Two future saints served in Dagupan

By December 7, 2014Headlines, News

TRIVIA FOR 400th JUBILLE CELEBRATION

DID you know that Dagupan has two candidates for sainthood who are now recognized as among the icons of the Catholic Church?

The enlarged black and white photographs of the two have been posted conspicuously inside the St. John Metropolitan Cathedral since November 30, a week after the start of the 400th jubilee celebration of Dagupan as a parish on November 22.

Church records traced the parish’s humble beginning in 1614.

The attention of the faithful who gathered in the cathedral for the Sunday mass was called to the two men in the portraits when the priest who read the homily written by Lingayen-Dagupan Archbishop  Socrates Villegas entitled “We have seen a great light!” and pointed to the men.

The two are Blessed (Beato) Jose Garcia Diaz and Blessed Candido Fernandez Garcia who both served Dagupan parish as pastors. They were martyred in Barcelona where they were reassigned to continue their ministry during the Spanish Civil War persecution.

They ministered in Dagupan as teachers in the Colegio de San Alberto Magno, the first sectarian school in Dagupan then located in Calmay when it was still connected with mainland Dagupan by a bridge that spanned across the Calmay River.

Archbishjop Villegas in his homily referred to the two as ” the blessed among us,” said  “both did not use fishing nets to catch fish but instead used their golden tongues and sterling lives to win souls for the Lord.”

The four hundredth year of Dagupan with John the Evangelist as the patron saint “beckons us to follow the path of the saints because indeed that is who we are,” said  the archbishop in that homily.

BAGNOTAN PARISH

Dagupan was still known as Bagnotan when the parish was established by the Dominican friars.

However, historical records showed it was the Agustianian friars who planted the first cross in Bagnotan when they made it as a  “visita” in 1590. In 1613, the Augustinians passed on the spiritual care of Bagnotan to the Dominicans who formally accepted it as a “domus” in the Dominican Chapter of 1614 under the patronage of Saint John the Evangelist.

There was no account of the patronage of Bagnotan in 1590 when it was still a “visita” under the Agustinians.

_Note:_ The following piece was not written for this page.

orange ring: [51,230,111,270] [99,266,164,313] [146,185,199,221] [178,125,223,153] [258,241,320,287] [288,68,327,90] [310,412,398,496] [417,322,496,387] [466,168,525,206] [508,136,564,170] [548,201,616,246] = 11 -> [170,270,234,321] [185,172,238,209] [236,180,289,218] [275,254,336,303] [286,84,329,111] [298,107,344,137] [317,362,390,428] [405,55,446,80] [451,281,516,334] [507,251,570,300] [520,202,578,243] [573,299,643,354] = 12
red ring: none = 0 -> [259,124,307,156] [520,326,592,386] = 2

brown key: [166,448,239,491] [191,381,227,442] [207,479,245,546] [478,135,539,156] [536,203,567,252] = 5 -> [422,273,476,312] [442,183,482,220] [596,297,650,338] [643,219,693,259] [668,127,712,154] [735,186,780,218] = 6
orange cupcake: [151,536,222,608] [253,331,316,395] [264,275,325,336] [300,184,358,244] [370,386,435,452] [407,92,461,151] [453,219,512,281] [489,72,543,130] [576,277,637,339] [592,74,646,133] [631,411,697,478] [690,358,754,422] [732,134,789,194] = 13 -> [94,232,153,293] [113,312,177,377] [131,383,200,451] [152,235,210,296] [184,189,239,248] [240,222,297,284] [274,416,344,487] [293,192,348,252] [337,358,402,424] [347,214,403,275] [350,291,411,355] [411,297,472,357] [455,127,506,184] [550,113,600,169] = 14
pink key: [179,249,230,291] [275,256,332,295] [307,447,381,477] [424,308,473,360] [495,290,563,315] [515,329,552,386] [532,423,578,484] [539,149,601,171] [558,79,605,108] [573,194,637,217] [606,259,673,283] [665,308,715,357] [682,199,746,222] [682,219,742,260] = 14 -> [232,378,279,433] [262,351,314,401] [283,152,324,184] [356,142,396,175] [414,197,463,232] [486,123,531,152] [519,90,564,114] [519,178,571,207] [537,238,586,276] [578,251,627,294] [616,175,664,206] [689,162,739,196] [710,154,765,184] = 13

It was only in the Dominican chapter of 1614 that the name  San Juan Evangelista de Bagnotan appeared for the first time.

As a domus in 1614, Bagnotan was attached to the bigger church in Calasiao. From being a simple domus of the Dominican Fathers in  1614, Bagnotan metamorphosed  to become Dagupan, the  melting pot of Pangasinan and   a city in 1947.

HOMILY

The homily of Archbishop Villegas recounts the historic  events that  Dagupan went through in its 400- year struggle when it said::  “Washed away by floods and shaken by earthquakes; burned by revolutionaries and razed by war, Dagupan stands like a living proof of the fidelity of the Lord who promised His people”.

In that homily, the Archbishop said, although Dagupan through the years has become the hub of business and industry in Pangasinan, “our city is still known by our Dagupan bangus and our best industry is still fishing”. As a fishing community,  “we are called like Saint John our patron to follow Him, no longer by abandoning our nets but this time by using our nets to become saints.”

He continued: “We can become saints like John the fisherman by keeping our rivers clean and free from pollution as responsible stewards of God’s creation. Saint John is not just a patron who prays for us; he is also a model.”